For context, this passage is the entirety of the scene; as one perhaps would perceive this as being part of a bigger scene, its entirety is an anecdote that analogizes Lucretius with Ben, but also everyone. In this one scene, the many sorts of contradictions and banalities with modernity and time are sort of on display. Firstly, her being a librarian, the inferably large mounds of books they have, and the “idea that we’re living in unprecedented times” point to the way modernity modulates between productivity, urgency, and leisure. This is later supplemented by the second part of the anecdote, the all too real work force experience of Ben. He studied for years in a very contemplative, critical field that is some parts leisure, some parts productivity, and perhaps little urgency into a field that is perhaps all productivity and all urgency. The final part of the anecdote uses the story of Lucretius to capture the precise modulation between dread and malaise, but the sort of ‘volta’ or punchline, if you will permit me, is Catherine’s own sort of apathetical dismissal of the analogy Lizzie was trying to make.

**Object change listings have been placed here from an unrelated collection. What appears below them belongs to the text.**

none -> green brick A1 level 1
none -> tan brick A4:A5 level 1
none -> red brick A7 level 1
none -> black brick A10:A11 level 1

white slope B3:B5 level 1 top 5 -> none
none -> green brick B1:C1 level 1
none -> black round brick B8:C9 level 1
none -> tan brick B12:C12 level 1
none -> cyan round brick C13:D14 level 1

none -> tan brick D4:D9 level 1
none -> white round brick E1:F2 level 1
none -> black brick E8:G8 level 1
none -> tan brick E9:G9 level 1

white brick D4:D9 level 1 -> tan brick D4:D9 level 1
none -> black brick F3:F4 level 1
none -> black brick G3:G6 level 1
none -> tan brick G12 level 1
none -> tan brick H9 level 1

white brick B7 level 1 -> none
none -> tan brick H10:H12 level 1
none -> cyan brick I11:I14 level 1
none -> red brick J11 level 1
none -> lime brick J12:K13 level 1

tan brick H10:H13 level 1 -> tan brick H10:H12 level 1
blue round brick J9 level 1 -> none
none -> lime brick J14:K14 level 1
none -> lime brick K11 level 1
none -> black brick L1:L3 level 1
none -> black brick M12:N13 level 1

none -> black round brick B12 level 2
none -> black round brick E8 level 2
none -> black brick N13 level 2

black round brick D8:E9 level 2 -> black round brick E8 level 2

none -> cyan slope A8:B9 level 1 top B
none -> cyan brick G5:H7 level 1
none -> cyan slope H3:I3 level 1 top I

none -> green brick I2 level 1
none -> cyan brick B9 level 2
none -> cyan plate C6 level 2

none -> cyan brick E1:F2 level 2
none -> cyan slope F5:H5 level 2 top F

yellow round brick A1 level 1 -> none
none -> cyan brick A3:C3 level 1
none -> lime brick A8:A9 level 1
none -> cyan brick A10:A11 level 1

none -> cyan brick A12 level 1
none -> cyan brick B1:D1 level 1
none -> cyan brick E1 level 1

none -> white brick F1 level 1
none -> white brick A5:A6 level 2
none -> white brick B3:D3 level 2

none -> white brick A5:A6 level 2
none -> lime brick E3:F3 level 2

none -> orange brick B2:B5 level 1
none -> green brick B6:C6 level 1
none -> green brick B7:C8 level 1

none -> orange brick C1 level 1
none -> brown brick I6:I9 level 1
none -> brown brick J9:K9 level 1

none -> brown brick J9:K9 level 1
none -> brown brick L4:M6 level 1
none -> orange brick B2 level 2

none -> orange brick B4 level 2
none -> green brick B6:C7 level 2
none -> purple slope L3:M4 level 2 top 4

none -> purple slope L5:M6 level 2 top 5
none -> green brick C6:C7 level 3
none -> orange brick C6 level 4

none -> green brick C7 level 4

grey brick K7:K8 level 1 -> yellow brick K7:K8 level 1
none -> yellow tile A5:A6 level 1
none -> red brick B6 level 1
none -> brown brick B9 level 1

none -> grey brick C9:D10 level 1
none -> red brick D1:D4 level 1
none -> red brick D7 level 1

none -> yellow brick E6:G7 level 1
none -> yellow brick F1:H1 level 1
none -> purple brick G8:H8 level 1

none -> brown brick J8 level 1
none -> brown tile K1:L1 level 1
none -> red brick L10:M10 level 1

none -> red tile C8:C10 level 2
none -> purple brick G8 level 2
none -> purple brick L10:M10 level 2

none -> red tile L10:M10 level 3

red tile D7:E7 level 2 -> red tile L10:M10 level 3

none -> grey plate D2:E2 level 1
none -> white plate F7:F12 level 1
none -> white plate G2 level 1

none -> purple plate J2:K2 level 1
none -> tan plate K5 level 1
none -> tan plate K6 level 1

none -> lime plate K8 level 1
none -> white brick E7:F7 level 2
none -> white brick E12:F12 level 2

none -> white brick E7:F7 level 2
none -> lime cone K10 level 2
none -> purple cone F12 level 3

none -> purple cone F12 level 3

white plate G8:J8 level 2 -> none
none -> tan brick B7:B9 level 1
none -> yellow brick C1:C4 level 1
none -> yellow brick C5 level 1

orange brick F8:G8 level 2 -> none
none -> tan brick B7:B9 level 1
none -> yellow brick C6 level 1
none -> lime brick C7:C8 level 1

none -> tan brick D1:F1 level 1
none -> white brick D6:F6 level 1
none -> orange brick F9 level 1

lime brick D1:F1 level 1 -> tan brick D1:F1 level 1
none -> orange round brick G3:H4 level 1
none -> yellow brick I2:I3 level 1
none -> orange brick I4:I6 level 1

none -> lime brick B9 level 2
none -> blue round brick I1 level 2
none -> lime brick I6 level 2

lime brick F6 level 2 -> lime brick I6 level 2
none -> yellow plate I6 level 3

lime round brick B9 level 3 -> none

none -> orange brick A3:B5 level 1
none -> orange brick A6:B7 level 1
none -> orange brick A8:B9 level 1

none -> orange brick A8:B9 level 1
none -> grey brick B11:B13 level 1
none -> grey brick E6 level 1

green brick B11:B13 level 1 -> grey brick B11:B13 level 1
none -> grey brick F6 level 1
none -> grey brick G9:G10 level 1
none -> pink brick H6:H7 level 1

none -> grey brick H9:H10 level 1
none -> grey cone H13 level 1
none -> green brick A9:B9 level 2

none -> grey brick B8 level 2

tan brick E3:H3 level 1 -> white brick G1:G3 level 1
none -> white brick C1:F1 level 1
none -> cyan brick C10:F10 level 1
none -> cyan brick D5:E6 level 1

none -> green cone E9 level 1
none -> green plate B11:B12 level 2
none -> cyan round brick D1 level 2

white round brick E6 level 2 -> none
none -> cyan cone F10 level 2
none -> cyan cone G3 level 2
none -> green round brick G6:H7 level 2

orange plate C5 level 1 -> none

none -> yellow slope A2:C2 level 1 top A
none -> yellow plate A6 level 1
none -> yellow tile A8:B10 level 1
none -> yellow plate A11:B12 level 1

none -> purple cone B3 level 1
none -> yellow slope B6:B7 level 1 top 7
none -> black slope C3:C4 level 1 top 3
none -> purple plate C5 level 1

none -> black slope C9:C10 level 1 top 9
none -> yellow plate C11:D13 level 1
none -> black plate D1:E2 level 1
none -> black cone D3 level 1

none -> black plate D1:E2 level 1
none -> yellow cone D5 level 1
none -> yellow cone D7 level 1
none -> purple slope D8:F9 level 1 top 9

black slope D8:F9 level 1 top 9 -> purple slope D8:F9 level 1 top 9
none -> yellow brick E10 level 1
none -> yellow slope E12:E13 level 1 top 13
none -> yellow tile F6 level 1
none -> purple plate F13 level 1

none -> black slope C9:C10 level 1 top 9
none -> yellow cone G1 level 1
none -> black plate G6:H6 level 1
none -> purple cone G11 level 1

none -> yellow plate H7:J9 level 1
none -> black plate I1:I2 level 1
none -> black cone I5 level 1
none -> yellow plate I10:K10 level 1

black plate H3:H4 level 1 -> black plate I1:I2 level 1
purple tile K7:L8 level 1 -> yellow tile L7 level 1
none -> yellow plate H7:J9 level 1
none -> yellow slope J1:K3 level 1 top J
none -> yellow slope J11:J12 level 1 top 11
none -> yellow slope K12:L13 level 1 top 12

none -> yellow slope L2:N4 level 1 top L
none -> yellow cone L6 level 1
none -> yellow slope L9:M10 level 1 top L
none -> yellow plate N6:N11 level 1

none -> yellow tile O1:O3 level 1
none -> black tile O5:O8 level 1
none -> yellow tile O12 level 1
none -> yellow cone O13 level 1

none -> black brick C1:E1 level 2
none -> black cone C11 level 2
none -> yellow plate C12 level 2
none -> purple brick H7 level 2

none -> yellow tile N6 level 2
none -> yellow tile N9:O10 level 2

As if to say, “I was just referring to politics; it’s not that deep.” What we hear in this aphoristic anecdote is a display of the inability to historize, so key to the postmodern condition. ‘ So many books, yet so little time to read them. So much knowledge, all of it useless when all you really need to know is how to use Python. Lucretius, an important poet and philosopher, is just a relic of the past. The politics of today are just the politics of now. Nothing ever happens.’ Yet as we’ll see later in the novel as Lizzie starts to integrate this condition she finds herself in, things indeed are happening, slowly but surely.